◆ Kutipan:
Pages

Subscribe:

20 September 2009

Mengasah Kapak

Suatu ketika, hiduplah seorang penebang kayu yang masih muda.

Dia tinggal bersama seorang istri yang baik.

Setiap hari, penebang ini pergi ke hutan, dan menebang setiap pohon yang layak untuk dipotong, lalu menjualnya ke kota.

Pada suatu pagi, si Penebang berkata pada istrinya, "Bu, aku akan menebang 10 pohon hari ini. Aku merasa, aku masih kuat untuk itu semua."

Sang istri merasa senang. Ia pun lalu melepas kepergian suaminya ke hutan. Betul saja, di senja hari, Penebang itu kembali dengan membawa uang hasil penjualan 10 pohon.

Hal itu terus berlaku dari hari ke hari. Pagi-pagi sekali, Penebang muda itu selalu bergegas pergi untuk menebang pohon. Namun, lama kemudian, hasil yang didapat dirasakan makin menurun.

Minggu berikutnya, si penebang hanya mampu menghasilkan 8 pohon. Lalu 6 pohon di minggu berikutnya.

Sampai akhirnya si penebang muda ini cuma mampu menebang 3 pohon.

"Ah, mengapa ini semua terjadi. Bukankan aku masih muda dan kuat?" keluh si Penebang, "Untuk orang seusiaku, pasti bisa lebih banyak pohon yang dapat ditebang."

"Hmm... Atau apakah aku sudah mulai tua?" keluhnya lagi.

Istrinya yang semula diam, mulai angkat bicara,

"Suamiku, engkau memang masih muda, dan ya, aku yakin, engkau bisa menebang lebih banyak lagi. Namun, engkau juga harus ingat, engkau harus mengasah kapak-kapakmu sebelum pergi bekerja. Sia-sialah semua tenagamu, kalau kau hanya punya kapak yang tumpul. Suamiku, kita tak dapat selalu berharap hasil tebangan yang banyak, kalau kita selalu lupa untuk mengasah kapak yang kita miliki."

***

Sebenarnya, kita adalah si penebang muda tadi. Terlalu sering kita berharap, untuk mendapatkan hasil yang banyak, tanpa berusaha melihat ke dalam diri kita.

Terlalu sering kita bermohon kepada Allah, untuk mendapatkan pahala dan imbalan yang sesuai, namun dengan kualitas ibadah yang minim sekali.

Kerapkali, cuma sedikit waktu yang kita berikan untuk mengasah keimanan kita dengan harapan pahala yang berlimpah.

Kita sering lupa untuk mengasah semuanya. Padahal di sekeliling kita, ada banyak sekali hal yang bisa dijadikan pengasah batin dan iman kita. Kebajikan-kebajikan sosial, adalah salah satunya.

____________________________________

Tulisan ini aku persembahkan untuk saudara-saudaraku yang telah mengasah Kapaknya di bulan suci Ramadhan.

◆ Cuplikan Data:
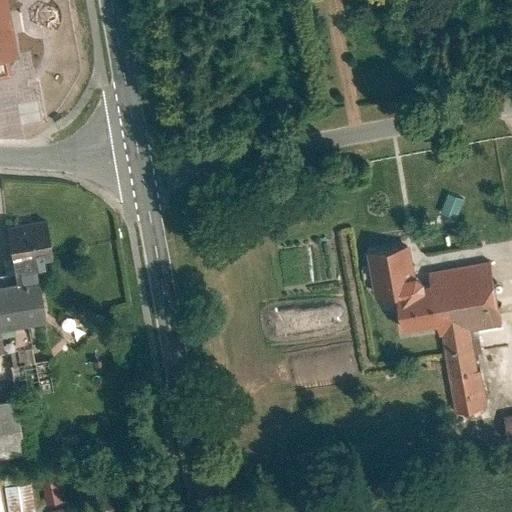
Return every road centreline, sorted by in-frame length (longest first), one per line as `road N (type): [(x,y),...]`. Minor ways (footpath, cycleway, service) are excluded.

◆ Yang Ditanyakan:
1/ Jawablah pertanyaan berikut berdasarkan cerita tentang mengasah kapak.
(a) Berapa pohon yang dikatakan si penebang kepada istrinya akan ia tebang pada suatu pagi?
(b) Sampai akhirnya, berapa pohon saja yang mampu ditebang si penebang muda?
(c) Menurut sang istri, apa yang harus dilakukan suaminya sebelum pergi bekerja?
2/ Tentukan apakah setiap pernyataan berikut sesuai dengan cerita tentang mengasah kapak, lalu kutip kata-kata dari cerita yang menjadi dasarnya.
(a) Penebang muda itu tinggal seorang diri.
(b) Pada minggu berikutnya, si penebang hanya mampu menghasilkan 8 pohon.
(c) Tulisan itu dipersembahkan untuk saudara-saudara yang telah mengasah kapaknya di bulan suci Ramadhan.
3/ Ketik ulang bagian cerita tentang mengasah kapak dari "Dia tinggal bersama" sampai "penjualan 10 pohon." tanpa mengubah satu kata pun.

◆ Daftar Jawaban:
1/
(a) 10 pohon.
(b) 3 pohon.
(c) Mengasah kapak-kapaknya.

2/
(a) Tidak. "Dia tinggal bersama seorang istri yang baik."
(b) Ya. "Minggu berikutnya, si penebang hanya mampu menghasilkan 8 pohon."
(c) Ya. "Tulisan ini aku persembahkan untuk saudara-saudaraku yang telah mengasah Kapaknya di bulan suci Ramadhan."

3/
Dia tinggal bersama seorang istri yang baik.

Setiap hari, penebang ini pergi ke hutan, dan menebang setiap pohon yang layak untuk dipotong, lalu menjualnya ke kota.

Pada suatu pagi, si Penebang berkata pada istrinya, "Bu, aku akan menebang 10 pohon hari ini. Aku merasa, aku masih kuat untuk itu semua."

Sang istri merasa senang. Ia pun lalu melepas kepergian suaminya ke hutan. Betul saja, di senja hari, Penebang itu kembali dengan membawa uang hasil penjualan 10 pohon.